Dataset items
§

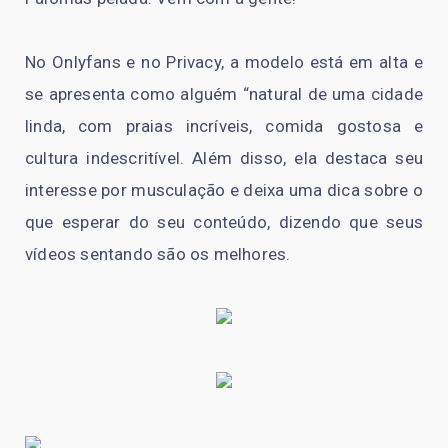
No Onlyfans e no Privacy, a modelo está em alta e
se apresenta como alguém “natural de uma cidade
linda, com praias incríveis, comida gostosa e
cultura indescritível. Além disso, ela destaca seu
interesse por musculação e deixa uma dica sobre o
que esperar do seu conteúdo, dizendo que seus
vídeos sentando são os melhores.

§

ACTIVITY: Rewrite the text in the data above, changing "musculação" to "corrida" wherever it appears and keeping everything else the same. Leave the pictures out of your answer.

WORKED SOLUTION:
No Onlyfans e no Privacy, a modelo está em alta e
se apresenta como alguém “natural de uma cidade
linda, com praias incríveis, comida gostosa e
cultura indescritível. Além disso, ela destaca seu
interesse por corrida e deixa uma dica sobre o
que esperar do seu conteúdo, dizendo que seus
vídeos sentando são os melhores.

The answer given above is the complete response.